With Oil Prices Recovering, Rig Count Steadies

27 Jun 2015 | Author: | No comments yet »

In bet on oil prices, WPX plans to add Bakken rigs.

WPX Energy (NYSE: WPX) plans to increase its activity in the Williston Basin during the second half of 2015 by resuming completions and increasing its rig count from one to three before year-end. WPX Energy Inc, a small oil producer in the No. 2 U.S. crude state, said it will add two rigs this year, becoming the first since the crude price downturn to announce concrete steps to boost output. The decision follows process improvements, structural changes to lower costs, discussions with key vendors, a technical analysis of WPX’s well performance that led to higher estimated ultimate recoveries (EURs), and favorable results from larger stimulations.

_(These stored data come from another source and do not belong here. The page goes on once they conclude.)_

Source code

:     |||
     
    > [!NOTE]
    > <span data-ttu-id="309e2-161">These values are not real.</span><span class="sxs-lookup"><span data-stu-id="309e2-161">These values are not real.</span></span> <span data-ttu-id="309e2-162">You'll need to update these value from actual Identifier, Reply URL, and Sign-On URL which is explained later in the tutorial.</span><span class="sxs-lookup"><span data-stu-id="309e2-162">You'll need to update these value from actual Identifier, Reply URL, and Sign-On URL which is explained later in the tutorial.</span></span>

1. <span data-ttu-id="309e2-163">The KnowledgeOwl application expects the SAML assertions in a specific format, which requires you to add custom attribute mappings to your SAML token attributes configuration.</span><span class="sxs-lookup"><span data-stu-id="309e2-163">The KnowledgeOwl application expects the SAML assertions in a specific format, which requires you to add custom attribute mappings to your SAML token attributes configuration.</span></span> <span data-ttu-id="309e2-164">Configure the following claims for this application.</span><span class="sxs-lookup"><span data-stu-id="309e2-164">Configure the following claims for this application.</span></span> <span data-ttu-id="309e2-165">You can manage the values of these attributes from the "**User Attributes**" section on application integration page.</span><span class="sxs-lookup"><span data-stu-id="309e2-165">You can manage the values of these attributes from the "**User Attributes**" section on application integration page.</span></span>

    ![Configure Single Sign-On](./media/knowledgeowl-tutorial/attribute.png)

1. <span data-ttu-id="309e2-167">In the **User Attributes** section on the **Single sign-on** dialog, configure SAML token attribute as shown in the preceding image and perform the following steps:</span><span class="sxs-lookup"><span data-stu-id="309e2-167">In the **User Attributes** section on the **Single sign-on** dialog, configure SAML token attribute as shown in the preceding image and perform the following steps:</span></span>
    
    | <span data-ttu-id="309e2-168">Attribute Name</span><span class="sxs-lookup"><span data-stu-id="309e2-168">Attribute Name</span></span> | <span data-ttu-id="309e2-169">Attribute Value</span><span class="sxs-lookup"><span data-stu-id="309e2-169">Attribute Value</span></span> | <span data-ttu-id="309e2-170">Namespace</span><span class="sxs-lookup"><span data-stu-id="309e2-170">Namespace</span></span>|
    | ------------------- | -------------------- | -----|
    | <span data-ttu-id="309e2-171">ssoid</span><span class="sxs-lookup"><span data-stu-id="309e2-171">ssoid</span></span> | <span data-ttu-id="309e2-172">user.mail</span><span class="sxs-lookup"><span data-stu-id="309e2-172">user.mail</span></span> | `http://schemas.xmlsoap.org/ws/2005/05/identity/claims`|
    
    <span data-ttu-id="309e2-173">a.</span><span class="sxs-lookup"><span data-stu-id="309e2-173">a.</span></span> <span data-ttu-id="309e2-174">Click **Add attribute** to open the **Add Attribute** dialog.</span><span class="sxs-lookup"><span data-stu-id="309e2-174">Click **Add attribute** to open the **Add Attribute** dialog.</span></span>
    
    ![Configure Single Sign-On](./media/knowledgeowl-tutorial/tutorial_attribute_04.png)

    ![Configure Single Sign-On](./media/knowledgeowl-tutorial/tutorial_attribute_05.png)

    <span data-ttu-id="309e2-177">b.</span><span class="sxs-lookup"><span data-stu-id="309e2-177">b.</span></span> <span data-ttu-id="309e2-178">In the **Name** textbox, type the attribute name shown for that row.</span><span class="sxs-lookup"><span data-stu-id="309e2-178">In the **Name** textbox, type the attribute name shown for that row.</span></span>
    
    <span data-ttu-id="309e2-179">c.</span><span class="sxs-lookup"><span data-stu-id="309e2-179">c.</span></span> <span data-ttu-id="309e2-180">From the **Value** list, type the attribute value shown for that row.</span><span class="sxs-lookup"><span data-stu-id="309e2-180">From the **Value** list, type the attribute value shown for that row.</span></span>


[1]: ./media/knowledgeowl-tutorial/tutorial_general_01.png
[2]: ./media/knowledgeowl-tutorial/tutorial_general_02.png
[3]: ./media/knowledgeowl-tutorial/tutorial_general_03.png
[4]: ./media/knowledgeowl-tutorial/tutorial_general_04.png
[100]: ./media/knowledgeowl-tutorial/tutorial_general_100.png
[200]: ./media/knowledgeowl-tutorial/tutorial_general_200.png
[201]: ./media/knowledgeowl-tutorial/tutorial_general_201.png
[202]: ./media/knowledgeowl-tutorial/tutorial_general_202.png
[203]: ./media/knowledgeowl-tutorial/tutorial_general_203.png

Executives say they face a dilemma: they want to drill more to capture a recent upturn in prices, but worry widespread new rig deployments would cause prices to slump again.

The company’s estimated drilling and completion costs in the basin are approaching $8 million per well with 6 million pound completions, representing a decrease of more than 30% vs. its average in 2014. The company is now recognizing a blended type curve of approximately 750 Mboe for its wells in the Middle Bakken and Three Forks formations, up 25% per well from previous estimates of 600 Mboe.

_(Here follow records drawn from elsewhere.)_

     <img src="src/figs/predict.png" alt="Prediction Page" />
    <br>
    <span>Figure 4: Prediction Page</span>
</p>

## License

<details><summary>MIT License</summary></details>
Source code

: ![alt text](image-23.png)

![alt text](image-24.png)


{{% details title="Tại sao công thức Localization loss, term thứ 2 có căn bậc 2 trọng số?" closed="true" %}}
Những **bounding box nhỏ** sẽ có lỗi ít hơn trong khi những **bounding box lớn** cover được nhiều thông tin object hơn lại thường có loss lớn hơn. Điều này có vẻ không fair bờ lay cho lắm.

In a statement, WPX President and CEO Rick Muncrief said, “The combination of cost reductions and higher EURs gives us the opportunity to generate returns in excess of 30 percent in today’s commodity price environment.” Although WPX is one of the smaller producers operating in the Bakken, it maintains a leading position in the region and plans to cut well completion costs and increase output in 2016 by 20 percent. Energy Information Administration said last month it expected nationwide oil output to fall through September from March levels of about 9.3 million barrels per day, specifically due to a drop in the nationwide rig count. Analysts at Deutsche Bank downgraded shares of WPX Energy from a buy rating to a hold rating and set a $16.00 price target on the stock in a research note on Thursday, June 4th. According to Thomson Reuters Oil Research & Forecasts, if 200 rigs were added through December, the associated new crude supply would erase about $2.44 a barrel from U.S. crude prices this year. The move comes after Muncrief, a former Continental Resources Inc executive, told Reuters last month he would add rigs if oil prices stabilized around $65 per barrel.

As oil prices climbed from around $45 to about $50 per barrel, the price gap between Bakken crude and the West Texas Intermediate benchmark began to close, suggesting that some operators are once again preparing to increase activity. But prices have recovered somewhat since April and the rig count appears to have hit a bottom, fueling speculation that the oil industry will start to grow again. Although prices haven’t quite reached that level, Muncrief is confident that with current prices, when combined with the company’s improved processes, resuming operations is a viable option. Whiting, EOG Resources Inc and other large Bakken producers have all hinted at the price range at which they would resume drilling and hydraulically fracturing, but WPX is the first to make a commitment. He said, “We’re realizing the value we have on this acreage to a fuller extent through technical excellence, improving the way we develop the asset, and looking at the operations through a new lens.” In addition to adding one rig in August and another in November, the company will begin completion operations on its inventory of 14 wells in August, starting with a four-well pad.

By opting to utilize a higher intensity slick-water design rather than the previously used sand and ceramic proppant, the company anticipates increased initial production rates and EURs. To be sure, adding two rigs in a state with 76 active rigs is statistically small, especially as the count stood near 200 a year ago, but it highlights a potential inflection point for the entire Bakken. The Company’s other areas of domestic operations include natural gas plays in the Appalachian Basin in Pennsylvania, the San Juan Basin, and the Powder River Basin in Wyoming. In addition, the Company owns approximately 69% controlling ownership interest in Apco Oil and Gas International Inc., which holds oil and gas concessions in Argentina and Colombia.